BONNET-PIECE, a gold coin of James V. of Scotland, so called from the king being represented on it as wearing a bonnet instead of a crown.
BONNEVAL, CLAUDE-ALEXANDRE, COMTE DE. See ACHMED PASHA.
BONNIE DUNDEE, Graham of Claverhouse, Viscount Dundee.
BONPLAND, AIME, a French botanist and traveller, born at Rochelle; companion of Alexander von Humboldt in his S. American scientific explorations; brought home a large collection of plants, thousands of species of them new to Europe; went out again to America, arrested by Dr. Francia in Paraguay as a spy, kept prisoner there for about nine years; released, settled in the prov. of Corrientes, where he died; wrote several works bearing on plants (1773-1858).
BONSTETTEN, CHARLES VICTOR DE, a Swiss publicist and
judge, born at
Berne; wrote on anthropology, psychology, &c. (1745-1832).
BONTEMPS, ROGER, a French personification of a state of leisure and freedom from care.
BONZE, a Buddhist priest in China, Japan, Burmah, &c.
BOOLE, English mathematician, born at Lincoln; mathematical professor at Cork; author of “Laws of Thought,” an original work, and “Differential Equations” (1815-1864).
BOOMERANG, a missile of hard curved wood used by the Australian aborigines of 21/2 ft. long; a deadly weapon, so constructed that, though thrown forward, it takes a whirling course upwards till it stops, when it returns with a swoop and falls in the rear of the thrower.
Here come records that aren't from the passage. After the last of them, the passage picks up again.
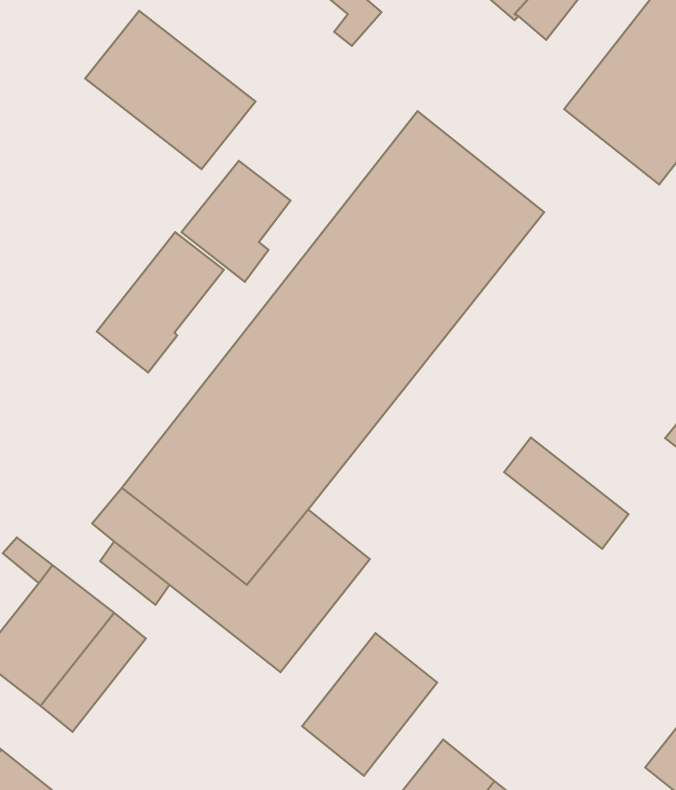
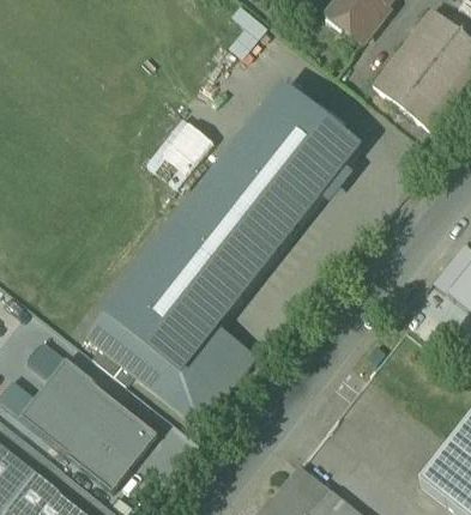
building: [85,11,255,169] -> none
building: [97,232,224,372] -> none
building: [504,437,628,549] -> none
building: [302,633,437,776] -> [76,404,157,490]

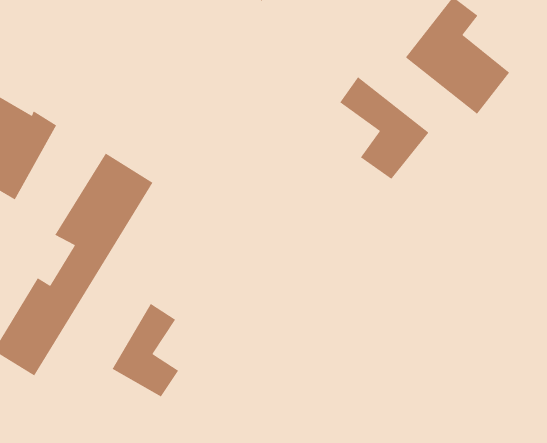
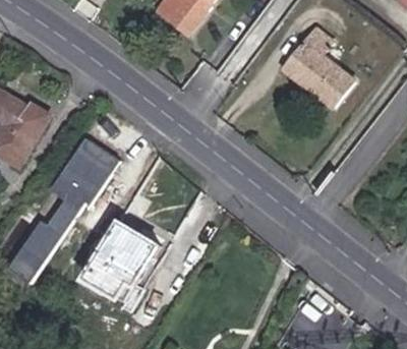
building: [339,76,430,180] -> none
building: none -> [112,223,160,285]

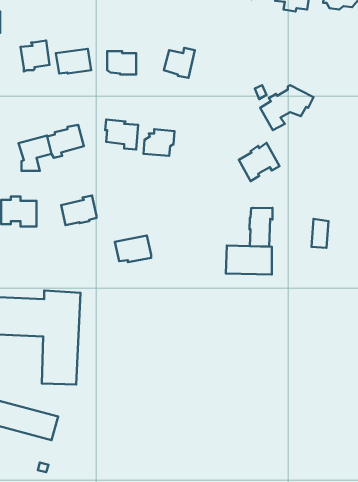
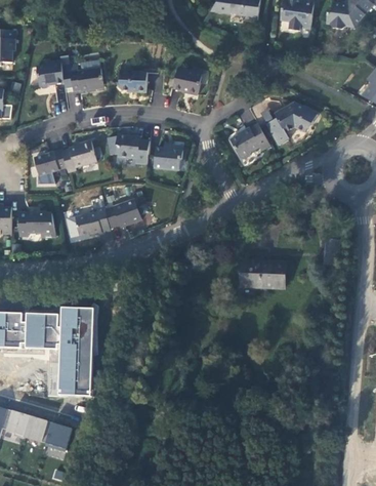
building: [239,143,279,181] -> [232,124,270,161]
building: [249,208,273,246] -> none
building: [115,236,151,262] -> [106,204,140,230]

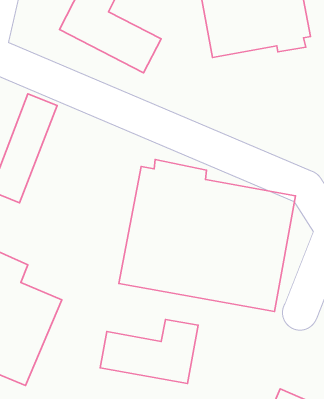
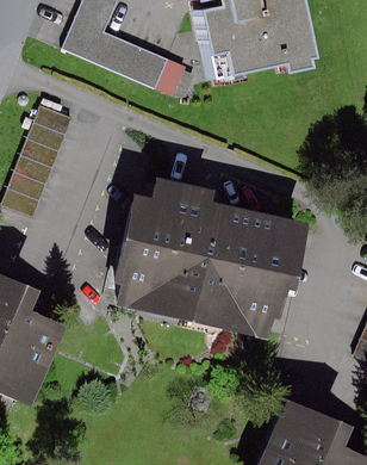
building: [100,319,198,384] -> none

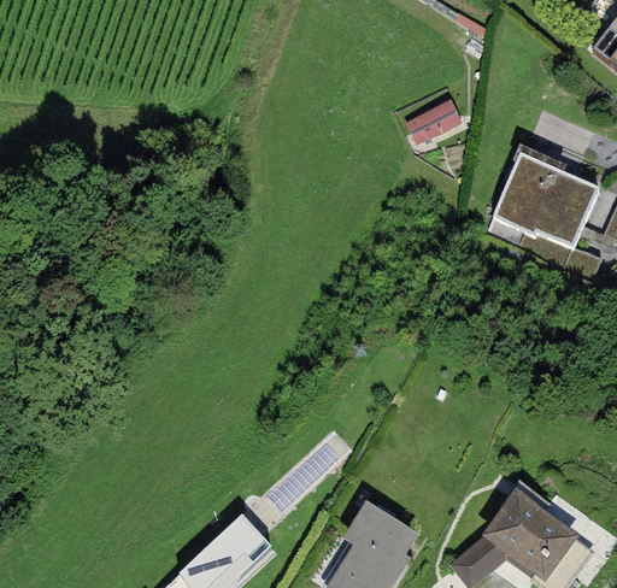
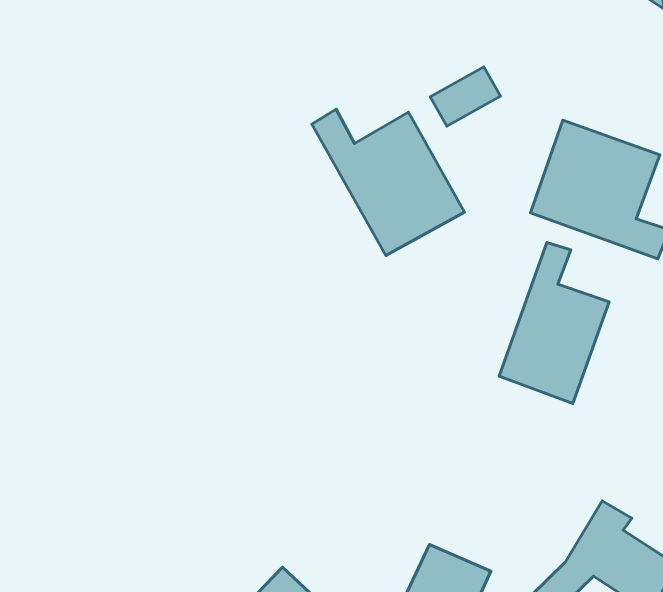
building: none -> [312,109,465,256]
building: none -> [499,242,609,404]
BOONE, DANIEL, a famous American backwoodsman; d. 1822, aged 84.
BOOeTES (the ox-driver or waggoner), a son of Ceres; inventor of the plough in the Greek mythology; translated along with his ox to become a constellation in the northern sky, the brightest star in which is Arcturus.
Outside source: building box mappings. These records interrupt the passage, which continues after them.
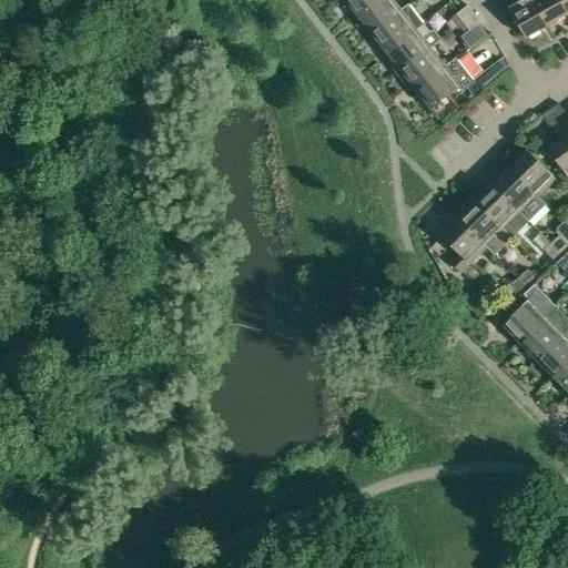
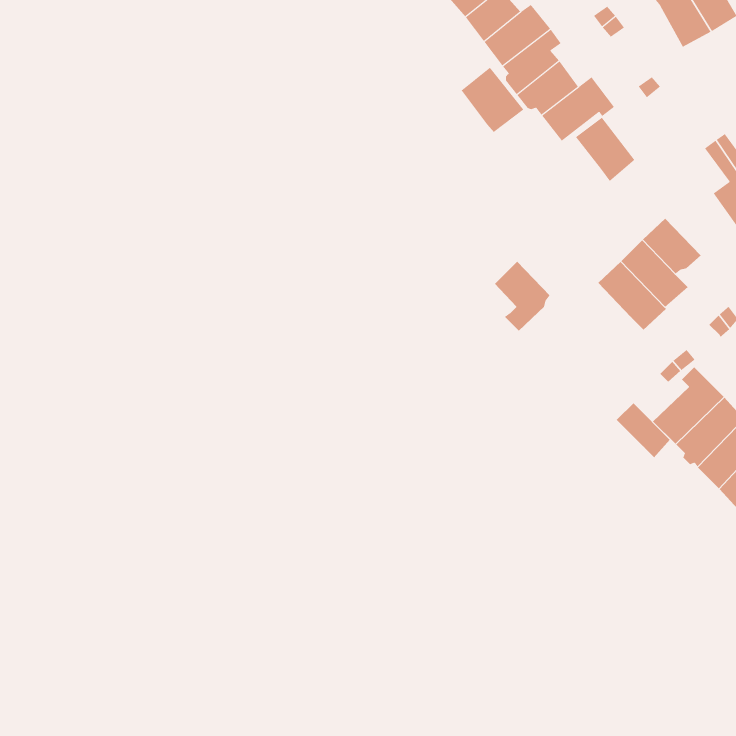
building: none -> [461,67,524,133]
building: none -> [575,117,635,182]
building: [513,151,558,196] -> none
building: [443,217,486,272] -> [494,261,550,331]
building: none -> [616,403,671,458]

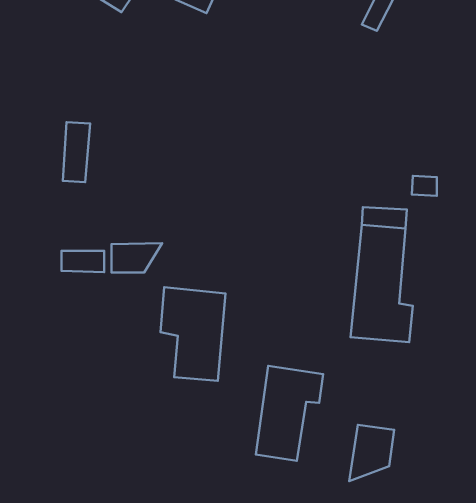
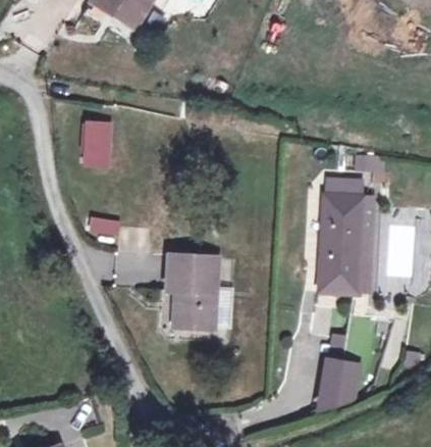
building: [111,243,162,273] -> none
building: [256,366,323,461] -> none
BOOTH, BARTON, English actor, acted Shakespearean, characters and Hamlet’s ghost (1681-1733).
BOOTH, JOHN WILKES, son of an actor, assassinated Lincoln, and was shot by his captors (1839-1865).
BOOTH, WILLIAM, founder and general of the Salvation Army, born in Nottingham; published “In Darkest England”; a man of singular self-devotion to the religious and social welfare of the race; b. 1839.
BOOTHIA, a peninsula of British N. America, W. of the Gulf of Boothia, and in which the N. magnetic pole of the earth is situated; discovered by Sir John Boss in 1830.
BOOTON, an island in the Malay Archipelago, SE. of Celebes; subject to the Dutch.
BOPP, FRANZ, a celebrated German philologist and Sanskrit scholar, born at Mayence; was professor of Oriental Literature and General Philology at Berlin; his greatest work, “A Comparative Grammar of Sanskrit, Zend, Greek, Latin, Lithuanian, Old Slave, Gothic, and German”; translated portions of the “MAHABHARATA,” q. v. (1791-1867).
BORA, KATHARINA, the wife of Luther, born in Meissen, originally a nun, who, with eight others, was at Luther’s instance released from her convent; proved “a pious and faithful wife” to Luther, as he says of her, and became the mother to him of six children, three sons and three daughters (1499-1552).